Byte-dictionary encoding
In byte dictionary encoding, a separate dictionary of unique values is created for each block of column values on disk. (An Amazon Redshift disk block occupies 1 MB.) The dictionary contains up to 256 one-byte values that are stored as indexes to the original data values. If more than 256 values are stored in a single block, the extra values are written into the block in raw, uncompressed form. The process repeats for each disk block.
This encoding is very effective when a column contains a limited number of unique values. This encoding is optimal when the data domain of a column is fewer than 256 unique values. Byte-dictionary encoding is especially space-efficient if a CHAR column holds long character strings.
Byte-dictionary encoding is not always effective when used with VARCHAR columns. Using BYTEDICT with large VARCHAR columns might cause excessive disk usage. We strongly recommend using a different encoding, such as LZO, for VARCHAR columns.
Suppose that a table has a COUNTRY column with a CHAR(30) data type. As data is loaded, Amazon Redshift creates the dictionary and populates the COUNTRY column with the index value. The dictionary contains the indexed unique values, and the table itself contains only the one-byte subscripts of the corresponding values.
Trailing blanks are stored for fixed-length character columns. Therefore, in a CHAR(30) column, every compressed value saves 29 bytes of storage when you use the byte-dictionary encoding.
The following table represents the dictionary for the COUNTRY column.

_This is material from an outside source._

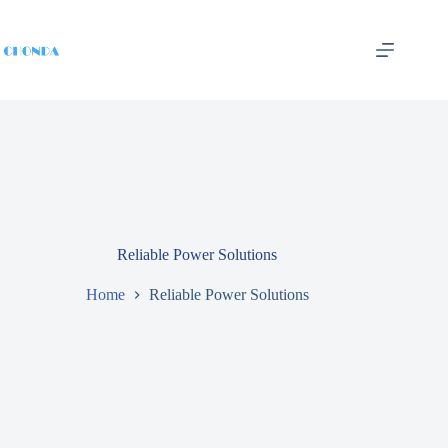
Reliable Power Solutions
Home
Reliable Power Solutions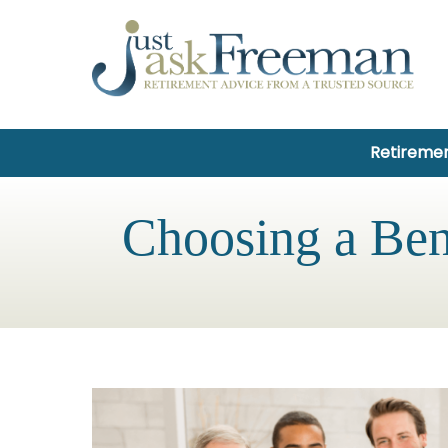
Retiremen
Choosing a Ben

Unique data value | Dictionary index | Size (fixed length, 30 bytes per value) |
---|---|---|
England | 0 | 30 |
United States of America | 1 | 30 |
Venezuela | 2 | 30 |
Sri Lanka | 3 | 30 |
Argentina | 4 | 30 |
Japan | 5 | 30 |
Total | 180 |
The following table represents the values in the COUNTRY column.

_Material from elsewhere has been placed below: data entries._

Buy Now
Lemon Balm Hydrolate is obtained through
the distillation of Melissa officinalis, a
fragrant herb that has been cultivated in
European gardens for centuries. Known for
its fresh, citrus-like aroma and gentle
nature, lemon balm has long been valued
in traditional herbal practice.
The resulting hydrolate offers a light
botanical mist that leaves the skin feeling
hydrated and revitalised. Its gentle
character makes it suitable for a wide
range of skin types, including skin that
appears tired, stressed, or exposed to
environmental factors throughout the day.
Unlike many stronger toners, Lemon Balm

Original data value | Original size (fixed length, 30 bytes per value) | Compressed value (index) | New size (bytes) |
---|---|---|---|
England | 30 | 0 | 1 |
England | 30 | 0 | 1 |
United States of America | 30 | 1 | 1 |
United States of America | 30 | 1 | 1 |
Venezuela | 30 | 2 | 1 |
Sri Lanka | 30 | 3 | 1 |
Argentina | 30 | 4 | 1 |
Japan | 30 | 5 | 1 |
Sri Lanka | 30 | 3 | 1 |
Argentina | 30 | 4 | 1 |
Total | 300 | 10 |
The total compressed size in this example is calculated as follows: 6 different entries are stored in the dictionary (6 * 30 = 180), and the table contains 10 1-byte compressed values, for a total of 190 bytes.